◆ Records excerpted from a collection
- - - - -

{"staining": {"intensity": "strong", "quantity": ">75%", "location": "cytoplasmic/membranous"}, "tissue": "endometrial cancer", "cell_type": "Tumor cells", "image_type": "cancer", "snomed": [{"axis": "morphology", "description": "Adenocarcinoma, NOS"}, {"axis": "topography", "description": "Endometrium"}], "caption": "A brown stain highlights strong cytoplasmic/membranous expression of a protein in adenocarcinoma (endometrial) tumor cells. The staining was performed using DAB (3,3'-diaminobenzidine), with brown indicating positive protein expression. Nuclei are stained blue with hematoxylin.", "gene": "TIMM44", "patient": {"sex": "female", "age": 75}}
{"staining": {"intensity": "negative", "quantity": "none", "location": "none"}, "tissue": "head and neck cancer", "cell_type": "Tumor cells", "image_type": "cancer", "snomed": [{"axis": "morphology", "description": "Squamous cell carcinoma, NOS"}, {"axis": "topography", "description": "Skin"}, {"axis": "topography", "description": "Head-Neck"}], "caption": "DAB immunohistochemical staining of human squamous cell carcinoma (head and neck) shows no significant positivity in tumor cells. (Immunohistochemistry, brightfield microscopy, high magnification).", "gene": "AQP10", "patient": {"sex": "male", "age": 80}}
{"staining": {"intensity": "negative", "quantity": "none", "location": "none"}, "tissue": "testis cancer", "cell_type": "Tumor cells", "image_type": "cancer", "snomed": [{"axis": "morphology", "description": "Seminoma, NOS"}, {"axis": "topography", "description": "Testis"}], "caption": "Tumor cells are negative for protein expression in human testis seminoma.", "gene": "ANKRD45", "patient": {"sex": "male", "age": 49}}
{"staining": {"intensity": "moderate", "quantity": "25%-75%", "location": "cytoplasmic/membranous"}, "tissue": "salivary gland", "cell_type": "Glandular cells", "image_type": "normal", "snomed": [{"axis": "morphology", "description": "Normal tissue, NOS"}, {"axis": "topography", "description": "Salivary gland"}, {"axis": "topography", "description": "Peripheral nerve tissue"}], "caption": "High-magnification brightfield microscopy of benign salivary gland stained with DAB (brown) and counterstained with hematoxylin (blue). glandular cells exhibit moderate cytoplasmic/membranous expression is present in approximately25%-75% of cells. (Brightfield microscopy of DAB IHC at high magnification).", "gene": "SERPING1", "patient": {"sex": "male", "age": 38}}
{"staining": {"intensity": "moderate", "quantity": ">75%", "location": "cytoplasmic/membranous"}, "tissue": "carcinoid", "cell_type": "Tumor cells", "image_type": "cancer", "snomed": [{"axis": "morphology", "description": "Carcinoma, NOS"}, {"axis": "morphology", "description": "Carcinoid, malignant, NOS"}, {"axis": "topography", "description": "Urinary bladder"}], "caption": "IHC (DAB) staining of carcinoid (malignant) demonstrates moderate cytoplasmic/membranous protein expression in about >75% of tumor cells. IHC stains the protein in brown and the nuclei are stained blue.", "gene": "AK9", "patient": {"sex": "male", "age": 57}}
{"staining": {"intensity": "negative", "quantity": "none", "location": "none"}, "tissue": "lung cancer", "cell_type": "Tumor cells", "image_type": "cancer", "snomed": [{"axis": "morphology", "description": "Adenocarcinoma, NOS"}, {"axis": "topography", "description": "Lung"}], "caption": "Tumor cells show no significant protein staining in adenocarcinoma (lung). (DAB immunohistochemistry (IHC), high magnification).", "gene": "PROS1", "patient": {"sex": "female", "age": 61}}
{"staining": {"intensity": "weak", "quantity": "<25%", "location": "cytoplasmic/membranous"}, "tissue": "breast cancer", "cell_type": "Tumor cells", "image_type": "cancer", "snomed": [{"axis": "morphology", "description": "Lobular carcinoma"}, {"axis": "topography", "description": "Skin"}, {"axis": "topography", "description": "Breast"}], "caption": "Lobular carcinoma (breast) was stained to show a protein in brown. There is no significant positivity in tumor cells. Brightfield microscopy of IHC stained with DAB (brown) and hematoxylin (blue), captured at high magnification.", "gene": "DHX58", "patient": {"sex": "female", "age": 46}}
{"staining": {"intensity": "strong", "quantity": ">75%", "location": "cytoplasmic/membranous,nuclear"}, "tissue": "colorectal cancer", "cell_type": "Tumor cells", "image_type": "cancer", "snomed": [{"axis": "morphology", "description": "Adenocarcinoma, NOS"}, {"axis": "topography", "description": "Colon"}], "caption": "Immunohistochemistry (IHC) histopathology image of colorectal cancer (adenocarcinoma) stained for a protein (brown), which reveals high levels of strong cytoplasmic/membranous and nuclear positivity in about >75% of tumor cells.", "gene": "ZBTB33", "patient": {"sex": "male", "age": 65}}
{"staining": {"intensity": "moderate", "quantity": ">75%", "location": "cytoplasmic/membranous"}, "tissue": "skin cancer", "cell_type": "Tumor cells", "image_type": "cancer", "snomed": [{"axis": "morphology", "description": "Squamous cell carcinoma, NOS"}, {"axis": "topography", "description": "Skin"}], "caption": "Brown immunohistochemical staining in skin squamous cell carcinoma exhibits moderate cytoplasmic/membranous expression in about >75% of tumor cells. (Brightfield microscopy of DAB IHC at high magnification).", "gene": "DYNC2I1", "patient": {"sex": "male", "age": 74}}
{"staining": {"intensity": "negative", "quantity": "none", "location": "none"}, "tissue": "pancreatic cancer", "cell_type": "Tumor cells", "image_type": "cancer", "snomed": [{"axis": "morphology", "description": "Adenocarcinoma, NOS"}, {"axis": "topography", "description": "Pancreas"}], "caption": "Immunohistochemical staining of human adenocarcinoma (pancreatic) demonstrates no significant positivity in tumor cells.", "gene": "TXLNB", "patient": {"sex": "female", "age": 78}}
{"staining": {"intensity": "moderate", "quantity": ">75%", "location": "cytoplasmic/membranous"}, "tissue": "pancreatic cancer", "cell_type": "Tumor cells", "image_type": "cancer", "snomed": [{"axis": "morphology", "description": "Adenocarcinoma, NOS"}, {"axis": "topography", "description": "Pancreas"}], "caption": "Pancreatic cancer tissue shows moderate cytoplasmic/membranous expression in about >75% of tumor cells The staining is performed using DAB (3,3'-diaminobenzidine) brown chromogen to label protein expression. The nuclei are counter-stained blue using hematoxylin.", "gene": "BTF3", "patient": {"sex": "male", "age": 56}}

- - - - -

◆ Try it
Copy from the entries above each line in which the string "demonstrates" can be found.

◆ Answer below
{"staining": {"intensity": "moderate", "quantity": ">75%", "location": "cytoplasmic/membranous"}, "tissue": "carcinoid", "cell_type": "Tumor cells", "image_type": "cancer", "snomed": [{"axis": "morphology", "description": "Carcinoma, NOS"}, {"axis": "morphology", "description": "Carcinoid, malignant, NOS"}, {"axis": "topography", "description": "Urinary bladder"}], "caption": "IHC (DAB) staining of carcinoid (malignant) demonstrates moderate cytoplasmic/membranous protein expression in about >75% of tumor cells. IHC stains the protein in brown and the nuclei are stained blue.", "gene": "AK9", "patient": {"sex": "male", "age": 57}}
{"staining": {"intensity": "negative", "quantity": "none", "location": "none"}, "tissue": "pancreatic cancer", "cell_type": "Tumor cells", "image_type": "cancer", "snomed": [{"axis": "morphology", "description": "Adenocarcinoma, NOS"}, {"axis": "topography", "description": "Pancreas"}], "caption": "Immunohistochemical staining of human adenocarcinoma (pancreatic) demonstrates no significant positivity in tumor cells.", "gene": "TXLNB", "patient": {"sex": "female", "age": 78}}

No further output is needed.